I concur on the ground persuasively pinpointed by Judge Breitenstein, i. e., that the construction of a constitutional provision must be uniform and that here such cannot be so in light of the “change in conditions” resulting from the three-judge federal district court writ which enjoined the New Mexico Secretary of State from enforcing the payments of filing fees against any and all candidates for the United States Senate from the State of New Mexico. No appeal was taken therefrom by the State of New Mexico. The decision rendered in the instant case followed the aforesaid three-judge injunction, thus creating the lack of uniformity requiring refund of the filing fees paid by the plaintiffs.

The only evidentiary hearing conducted to test the constitutionality of the filing fee statutes was that of the state court in Norvell v.
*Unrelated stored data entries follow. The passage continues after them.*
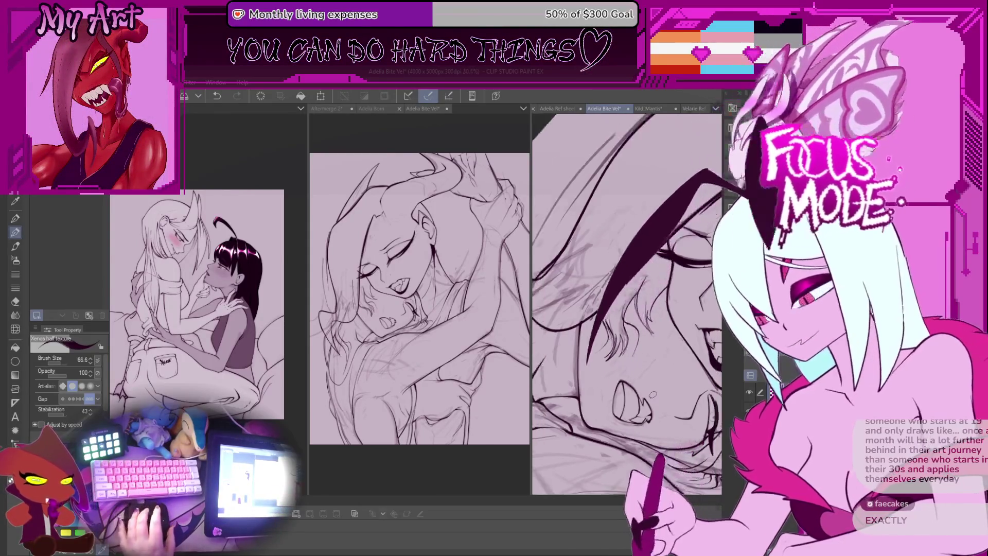
scroll(659, 372, "up", 3)
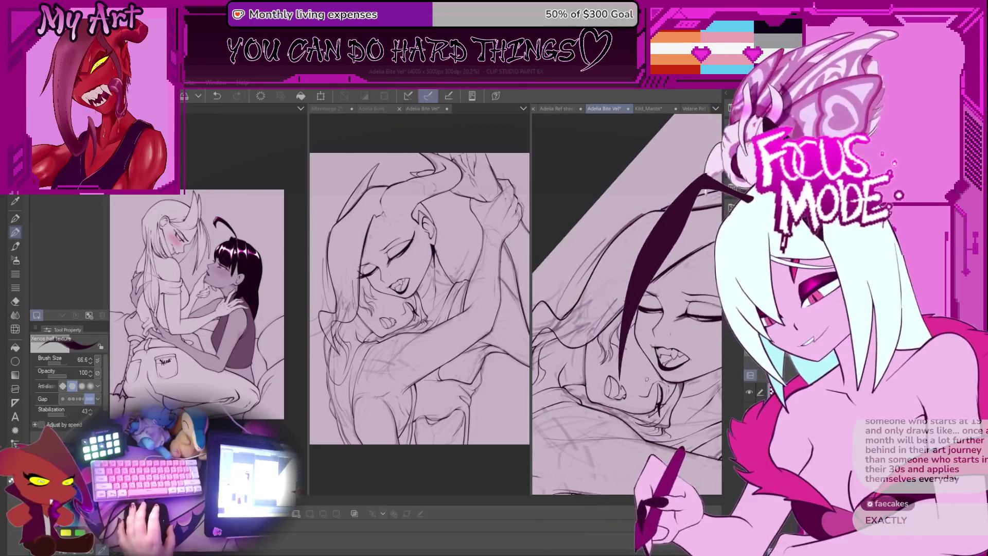
scroll(660, 394, "down", 2)
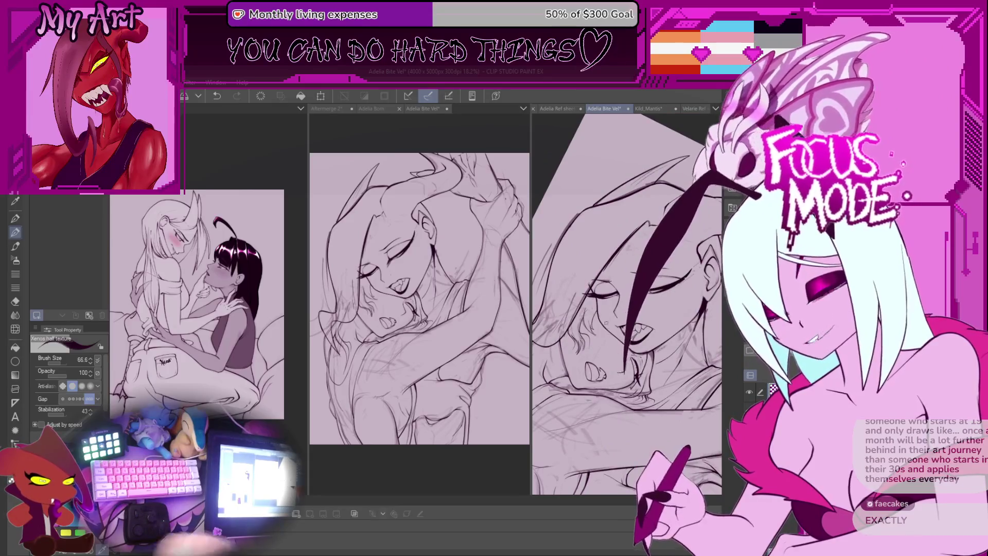
scroll(657, 384, "up", 4)
scroll(658, 383, "down", 2)
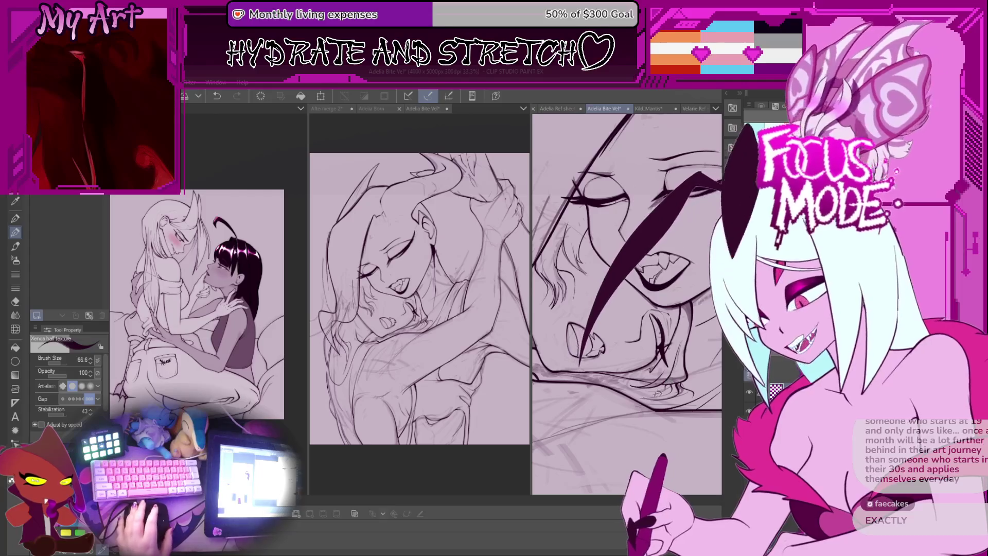
mouse_move(656, 395)
left_mouse_down()
mouse_move(673, 299)
mouse_move(607, 299)
left_mouse_up()
scroll(591, 314, "up", 5)
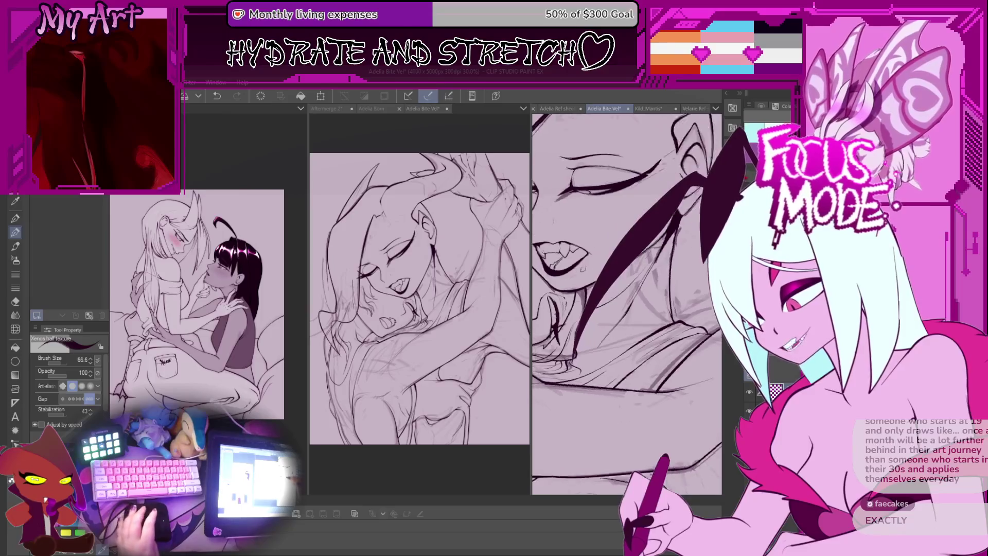
scroll(580, 342, "up", 2)
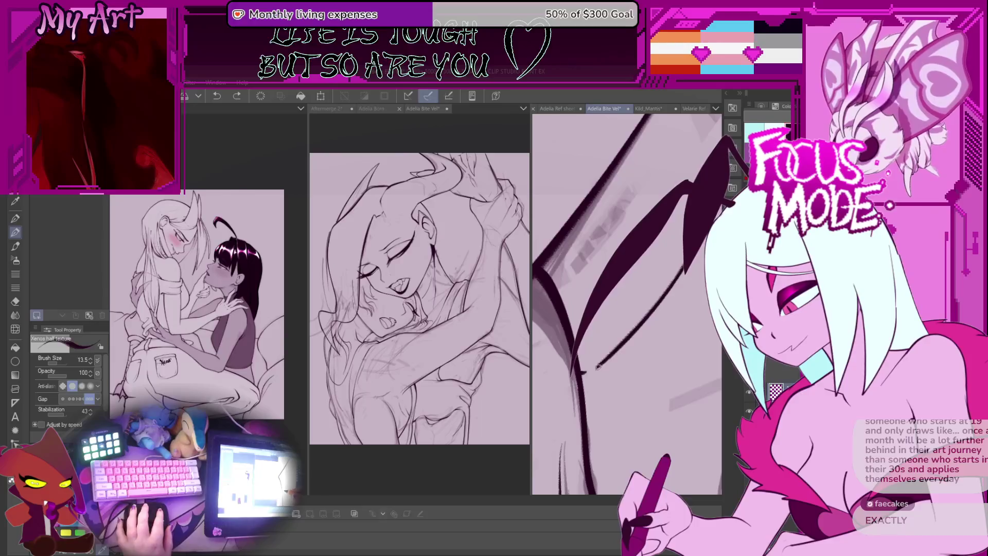
Undo the last dark wing strokes and redraw the wing spike tapering to the lower left
scroll(598, 366, "down", 2)
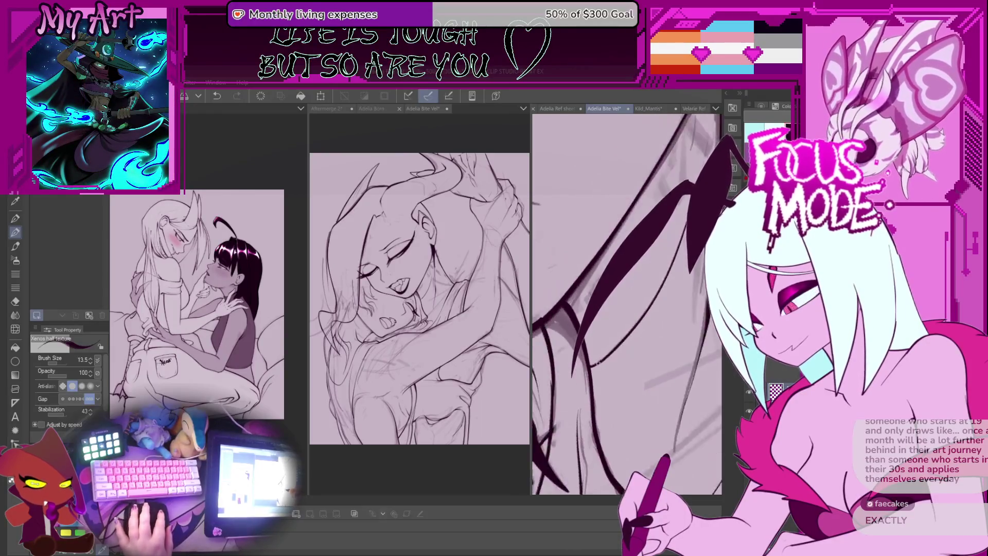
scroll(595, 367, "up", 2)
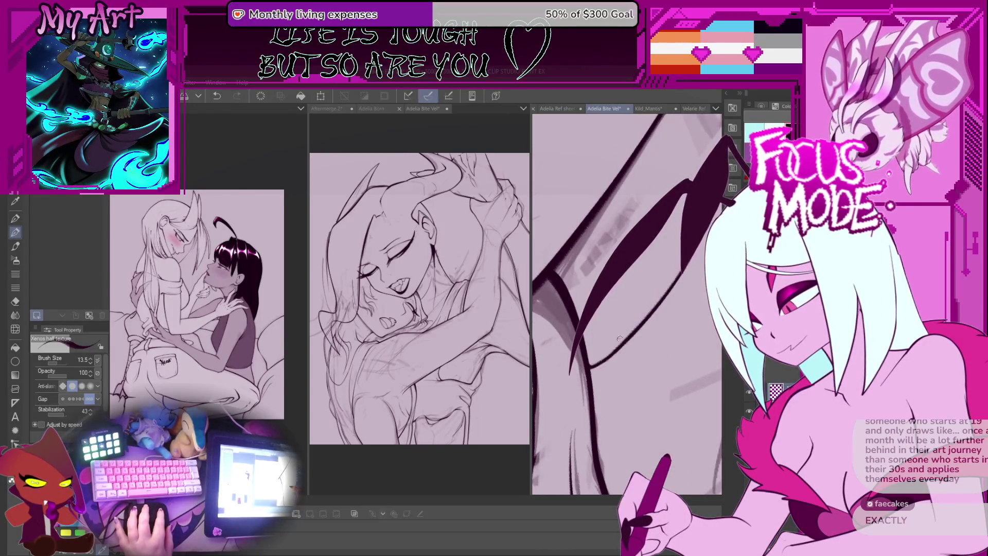
scroll(620, 337, "down", 3)
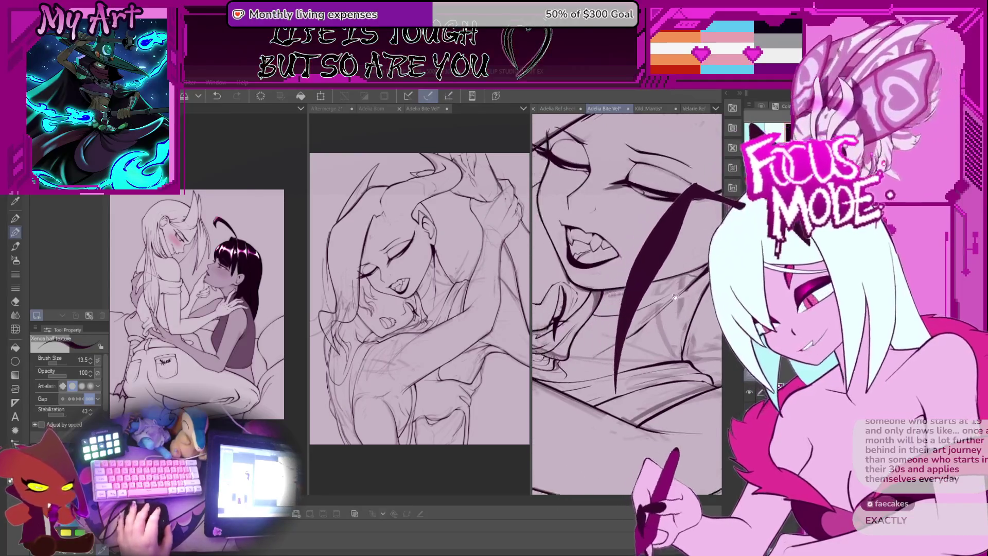
mouse_move(675, 298)
left_mouse_down()
mouse_move(631, 338)
mouse_move(629, 370)
mouse_move(656, 427)
left_mouse_up()
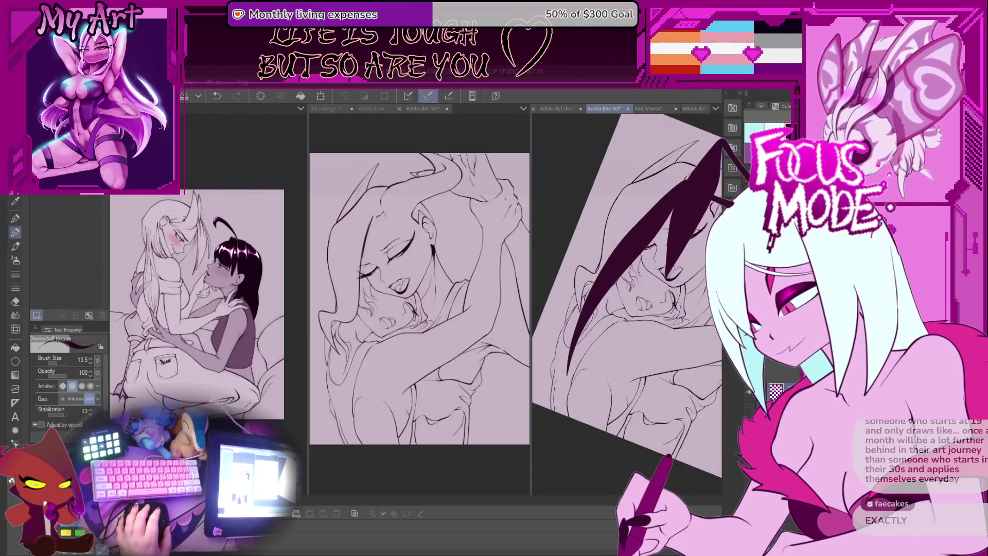
key("ctrl+plus")
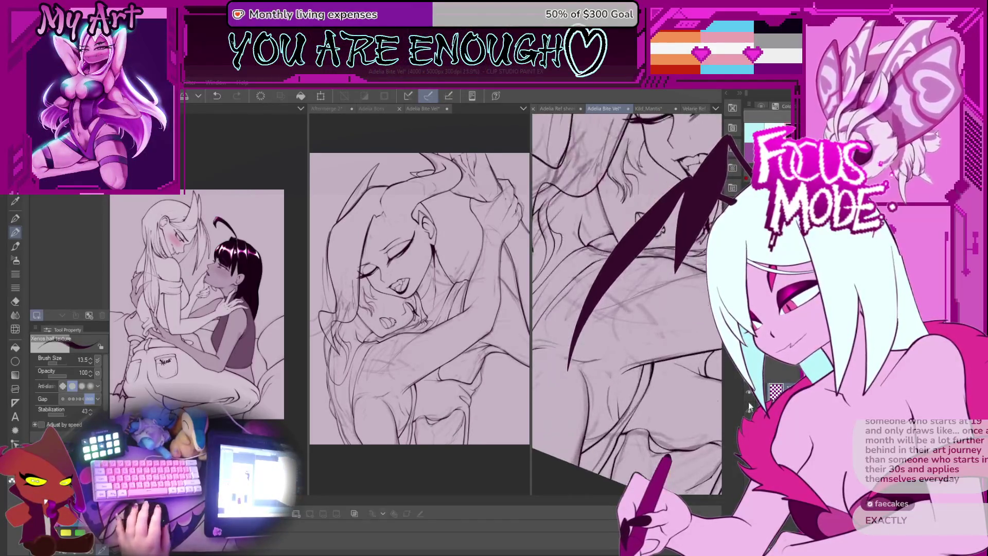
mouse_move(591, 406)
left_mouse_down()
mouse_move(606, 385)
mouse_move(596, 327)
mouse_move(639, 306)
mouse_move(577, 367)
left_mouse_up()
key("ctrl+z")
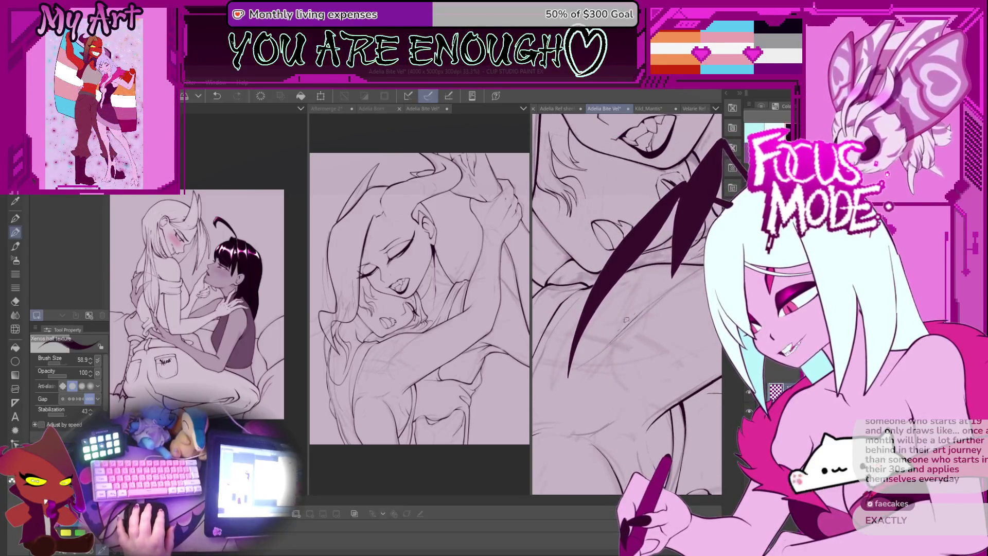
key("ctrl+z")
mouse_move(663, 289)
left_mouse_down()
mouse_move(613, 335)
mouse_move(581, 385)
left_mouse_up()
Apodaca, 83 N.M. 663, 495 P.2d 1379 (1972). On appeal, the New Mexico Supreme Court held the filing fees constitutional because none of the plaintiffs-appellants in the instant action were indigent and because none of them had been deprived of a position on the ballot because he or she was unable to pay the filing fee. The Federal District Court, in the case at bar, observed — and correctly so in my view — that this case is distinguishable from the Lubin and Bullock decisions because here (a) there are no indigents challenging the filing fee statutes and (b) none of the plaintiffs were denied a place on the ballot. Furthermore, I am persuaded that the court below properly looked to the evidence before the New Mexico Supreme Court in Norvell v. Apodaca, supra, in concluding that there was no constitutional unreasonableness (except as against indigents) in the 6% filing fee statutes. The District Court relied upon these findings in Norvell v. Apodaca, supra:

New Mexico political history and legislative attempts to regulate elections are fascinating subjects. Three percent filing fees have been tried but found wanting. The modest expenditure was not sufficient to preclude the filing of “stooge” candidates. In New Mexico parlance, a “stooge candidate” is one who is filed by, or whose filing is caused or *903procured by a candidate or his adherents with a view to dividing the vote which would presumably be garnered by his opponent. Such efforts often developed along ethnic lines.

495 P.2d at page 1382.

* * * * He *
Wealth is not a prerequisite to a successful seeking of elective office in New Mexico. In fact it might reasonably be said that New Mexico has something of a tradition that candidates of modest means can achieve success. .
Mr. Mike Anaya, the State Chairman of the Democratic Party, testified that in his extensive experience at both the county and state levels, no serious candidate has been precluded from seeking office by the filing fee requirement. Mr. Fabian Chavez, who has sought a number of offices, usually successfully at least through the primary stage, testified to like effect. He stated that he had often announced his candidacy and commenced his campaign without funds with which to pay the statutory filing fee, but that raising the fee had never presented a problem. Neither Mr. Anaya nor Mr. Chavez knew of any serious candidate who has ever been precluded from seeking office by lack of funds with which to pay the filing fee.

495 P.2d at 1384.

In view of the unchallenged factual findings of the New Mexico Supreme Court and further because the statutes in the instant case are not challenged by indigents, I agree with the District Court’s finding that the appellants failed to establish that the statutes operated in an unconstitutional manner against them via their reliance on Bullock and Lubln. The facts involving the appellants in this ease are indistinguishable from those in Cassidy v. Willis, 323 A.2d 598 (Del.1974), aff. 419 U.S. 1042, 95 S.Ct. 613, 42 L.Ed.2d 636.